Emmy wished she were fully dressed. Her outraged dignity would have felt more robust than it did in a Speedo bathing suit. ‘Not only Max, but Buddy has asked me to stay—for as long as I want to. He has repeated his invitation. He’s even invited me to go to Komodo with the family to see the dragons,’ she lied, only a little—the invitation had been implicit, and he
might
have been about to ask, after all—to ensure that her position was firm. ‘If you
have a problem with it, surely you should take it up with Buddy?’

‘With Horace? Of course, you would say that. But women are Horace’s vice; they are
my
problem. And so I deal with them myself.’

‘What exactly are you implying?’ Emmy felt an involuntary surge of excitement: if Aimée thought that she and Buddy were lovers, then perhaps it was because of something he had said. It was, then, perhaps, a possibility.

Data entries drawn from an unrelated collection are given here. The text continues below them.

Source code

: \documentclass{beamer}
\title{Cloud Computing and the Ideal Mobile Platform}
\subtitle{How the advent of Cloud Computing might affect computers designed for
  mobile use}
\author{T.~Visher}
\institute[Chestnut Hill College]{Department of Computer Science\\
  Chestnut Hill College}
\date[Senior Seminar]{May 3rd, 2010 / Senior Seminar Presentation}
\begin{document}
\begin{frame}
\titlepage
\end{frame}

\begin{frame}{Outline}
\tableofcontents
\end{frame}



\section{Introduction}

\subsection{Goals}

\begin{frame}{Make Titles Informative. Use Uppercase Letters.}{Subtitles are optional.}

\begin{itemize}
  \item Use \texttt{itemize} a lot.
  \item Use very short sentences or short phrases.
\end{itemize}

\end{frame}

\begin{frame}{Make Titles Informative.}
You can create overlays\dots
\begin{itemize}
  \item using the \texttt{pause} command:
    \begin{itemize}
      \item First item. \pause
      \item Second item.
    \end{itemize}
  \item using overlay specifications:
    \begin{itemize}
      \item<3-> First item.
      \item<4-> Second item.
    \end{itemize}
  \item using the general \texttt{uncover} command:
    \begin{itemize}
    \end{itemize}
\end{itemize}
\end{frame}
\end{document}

‘I cannot see what he sees in you,’ Aimée said, with a disparaging wave of her well-manicured hand. ‘But I also have seen what I have seen. And I am asking you to go. If you do not, then I will make it impossible for you to stay. You may not think so, but Horace needs me. More than he needs you.’

‘I think you’ve seen too many old Hollywood films,’ said Emmy. ‘I really do. There is no connection between Buddy and me. We hardly speak, for Christ’s sake. I’m just a middle-aged
Hausfrau
on holiday from Sydney.’

‘Precisely.’ Aimée stood—gracefully, considering that she was hoisting the dozing Ruby on to her delicate hip. ‘You must understand my point of view. I was a child. Horace took that away from me, because it amused him. Now he owes me a life, and I must always make sure that I get it. I make the rules.’ She shook Ruby slightly and slid the child to the floor, where Ruby tottered half awake. ‘Come,’ said her mother, grasping Ruby’s entire forearm in her hand and practically dragging her to the door. ‘Nap-time.’

Had Emmy been able to whistle through her teeth, she would have. As it was, she laughed aloud at the absurdity. It was Frank who whistled through his teeth. He had remained prone on the bed around the corner throughout. ‘Cor,’ he said, ‘She’s a pistol, eh?’